Role You are a customer experience analyst who specializes in extracting sentiment patterns from customer interactions and building meaningful segments that improve service personalization and satisfaction.

Context you provide

  • {{callTranscripts}} – a summary or sample of customer call transcripts (or key phrases).
  • {{customerData}} – any additional data like purchase history, support tier, or demographics (optional).
  • {{segmentationGoal}} – what you want the segments to achieve (e.g., reduce churn, upsell, improve first‑call resolution).
  • {{callVolume}} – approximate number of calls per month.

Instructions

  1. Ask for any missing inputs before starting.
  2. Analyze the sentiment in the provided call transcripts, identifying emotional states (e.g., frustrated, satisfied, confused, angry, loyal).
  3. Based on the sentiment patterns and any provided customer data, propose 3–5 distinct customer segments with clear labels (e.g., “At‑Risk Churners”, “Loyal Promoters”, “Feature‑Seekers”).
  4. For each segment, describe: typical sentiment, common issues, size estimate, and a recommended personalized approach for future interactions.
  5. Suggest how to monitor these segments over time and detect emerging sentiment trends.

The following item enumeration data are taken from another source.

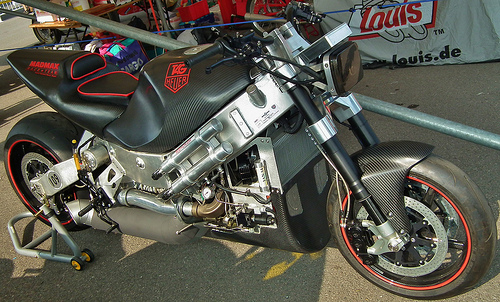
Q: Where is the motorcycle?
A: Sitting outside.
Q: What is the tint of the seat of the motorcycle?
A: Black and red.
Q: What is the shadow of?
A: A motorcycle.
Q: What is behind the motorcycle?
A: A slanted silver pole.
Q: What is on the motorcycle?
A: A wheel.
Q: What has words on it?
A: A cloth.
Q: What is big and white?
A: The cloth.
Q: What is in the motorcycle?
A: Text.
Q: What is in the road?
A: Tire.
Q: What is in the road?
A: Bike.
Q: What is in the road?
A: Motorcycle.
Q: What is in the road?
A: Motorcycle.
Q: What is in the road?
A: Bike.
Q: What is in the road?
A: Shadow.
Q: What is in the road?
A: Wheel.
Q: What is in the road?
A: Tire.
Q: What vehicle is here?
A: Motorcycle.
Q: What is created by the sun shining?
A: Shadows.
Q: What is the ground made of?
A: Concrete.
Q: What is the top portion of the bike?
A: Seat.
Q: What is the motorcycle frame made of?
A: Metal.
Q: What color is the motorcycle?
A: Black and silver.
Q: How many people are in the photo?
A: 0.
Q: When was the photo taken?
A: Daytime.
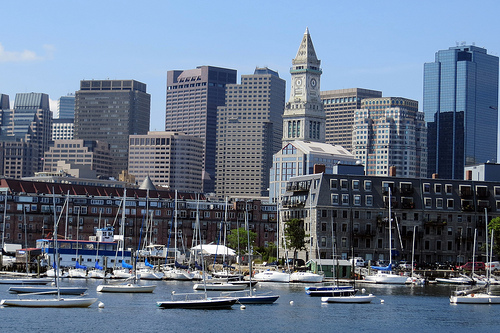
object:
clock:
[310, 78, 317, 87]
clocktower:
[280, 26, 325, 149]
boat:
[304, 286, 354, 295]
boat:
[155, 299, 239, 308]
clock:
[295, 78, 317, 87]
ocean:
[0, 275, 499, 332]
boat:
[321, 296, 376, 303]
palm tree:
[225, 226, 260, 266]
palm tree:
[281, 216, 310, 272]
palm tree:
[478, 216, 500, 263]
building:
[269, 140, 365, 205]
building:
[276, 164, 500, 272]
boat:
[192, 284, 248, 290]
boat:
[449, 293, 499, 304]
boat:
[435, 275, 499, 284]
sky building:
[0, 0, 498, 195]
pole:
[53, 186, 61, 299]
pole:
[120, 187, 126, 270]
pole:
[174, 189, 178, 269]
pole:
[388, 187, 392, 271]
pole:
[472, 228, 477, 281]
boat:
[364, 273, 406, 284]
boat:
[211, 281, 258, 287]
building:
[213, 66, 286, 201]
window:
[238, 100, 242, 102]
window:
[248, 117, 252, 119]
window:
[257, 104, 261, 107]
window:
[258, 86, 262, 88]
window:
[231, 183, 235, 185]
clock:
[295, 79, 303, 87]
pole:
[196, 215, 207, 299]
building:
[0, 175, 276, 264]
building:
[352, 97, 428, 179]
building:
[319, 87, 382, 154]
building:
[281, 26, 327, 143]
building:
[127, 131, 202, 193]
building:
[74, 77, 150, 180]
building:
[42, 139, 113, 180]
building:
[0, 92, 53, 180]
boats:
[0, 262, 500, 309]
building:
[423, 41, 500, 182]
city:
[2, 27, 499, 285]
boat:
[45, 268, 202, 280]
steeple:
[292, 26, 321, 66]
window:
[320, 209, 328, 217]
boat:
[209, 296, 280, 304]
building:
[165, 65, 236, 194]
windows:
[184, 98, 188, 101]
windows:
[200, 111, 205, 114]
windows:
[183, 113, 188, 116]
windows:
[190, 97, 194, 99]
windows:
[220, 113, 224, 115]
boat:
[0, 298, 99, 308]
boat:
[96, 283, 157, 292]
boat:
[243, 269, 289, 283]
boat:
[287, 270, 323, 283]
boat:
[8, 287, 88, 295]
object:
[155, 189, 280, 308]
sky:
[0, 0, 499, 113]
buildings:
[0, 27, 500, 260]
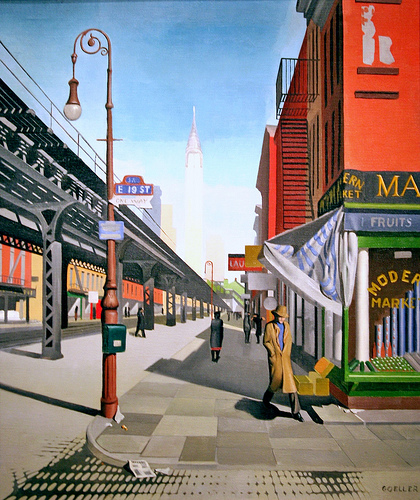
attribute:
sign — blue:
[99, 219, 124, 241]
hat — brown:
[271, 306, 292, 318]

Output format A table with segment name, sentiment profile, key characteristics, and recommended action. Add a short paragraph on implementation (e.g., routing rules, agent scripts).

Guardrails

  • Do not make assumptions about a customer’s identity or situation beyond what is provided.
  • Do not recommend specific products unless the segmentation goal explicitly mentions upselling.
  • Flag any sentiment patterns that might indicate a systemic issue (e.g., recurring angry calls about a single feature).

Example {{callTranscripts}} = “I’ve been waiting on hold for 20 minutes… this is ridiculous.”, “Actually, I’m really happy with the new update, it’s faster.”, {{customerData}} = average spending $200/month, {{segmentationGoal}} = reduce churn, {{callVolume}} = 5000 calls/month

Follow-up prompts

  • How can we automate the sentiment detection from call transcripts in real time?
  • What specific agent training or scripts would work best for the “At‑Risk Churners” segment?
  • Are there any leading indicators I should watch for to detect a shift in sentiment before it becomes a trend?